One of the most important factors in rookies being able to contribute right away and to have success while doing it is for their ability to earn the trust and confidence of their teammates. The dynamic of a unit can turn on a dime if all 11 individuals don’t believe that the other 10 know what they’re doing and are capable of doing it.

I can recall a few seasons ago when the Pittsburgh Steelers run defense was really struggling, and Cameron Heyward was none too happy about it. After each game with bad run defense, he kept hammering home his belief that too many players were trying to make plays rather than trusting everybody to do their job.

This is one of the inevitable but perhaps unforeseen consequences of what is essentially social distance-learning a skill to be applied within a group setting: if you’re practicing on your own, even if you’re making progress, the men you’re going to be performing with are not going to see that for themselves.

How, for example, can a player like Kevin Dotson instill confidence in his teammates regarding his ability to be a starter this season before he can even step on the field with them? He can only do so much in his backyard, even assuming that his teammates will have some type of video of whatever he is doing on his own, which, chances are, they won’t.
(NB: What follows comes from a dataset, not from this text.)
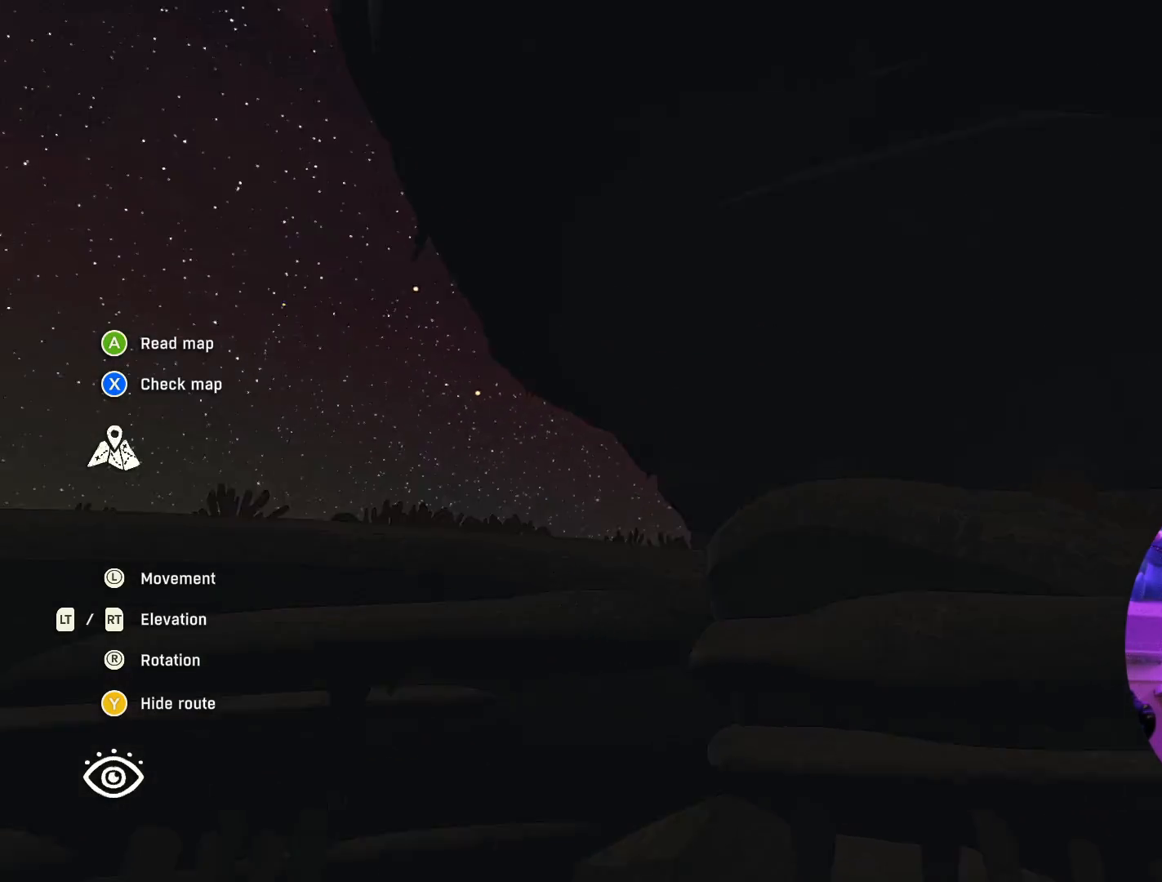
{"buttons": [], "left_stick": "center", "right_stick": "down-right", "events": [[233, "right_stick", "center"], [267, "R2", "up"], [333, "right_stick", "down-right"]]}
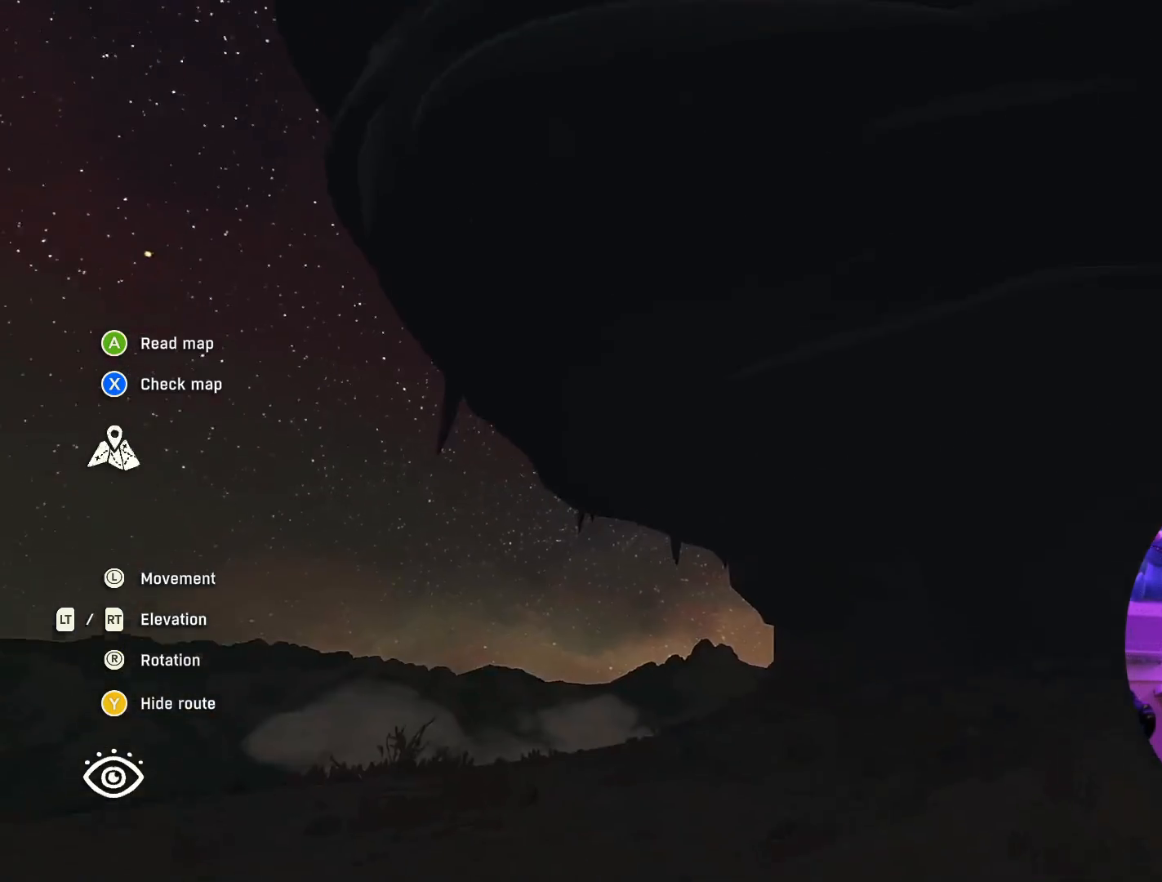
{"buttons": [], "left_stick": "center", "right_stick": "down-right", "events": [[100, "right_stick", "center"], [483, "right_stick", "down-right"]]}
The same can be said of somebody in Anthony McFarland’s shoes. Running through rope ladders and around cones in your driveway isn’t going to tell the Steelers anything they didn’t already know based on his college tape. Nothing that would increase their comfort level in him playing right away.

Now, that’s not to say that there won’t be time for that. We don’t know if there will be quite frankly, but we don’t know that there won’t be, either. So far as we know, the NFL still plans to have a training camp before the season starts, even if the season has to start late. And that will be the time that rookies will have the opportunity to get on the field and show their peers what they can bring to the team.

That will be without the benefit of having ever even been to the team’s facility before. No on-field rookie minicamp or OTAs, no work with the veterans whatsoever. No work even with their draft classmates, except digitally.

I don’t think many people were expecting much of anything on offense or defense from the Steelers’ rookie class this year—and for the most part, this is a roster that doesn’t necessarily need their immediate contributions, either. Still, this is just another factor this class—for all 32 teams—will have to contend with, including the Cincinnati Bengals with their commitment to Joe Burrow as a day-one starter.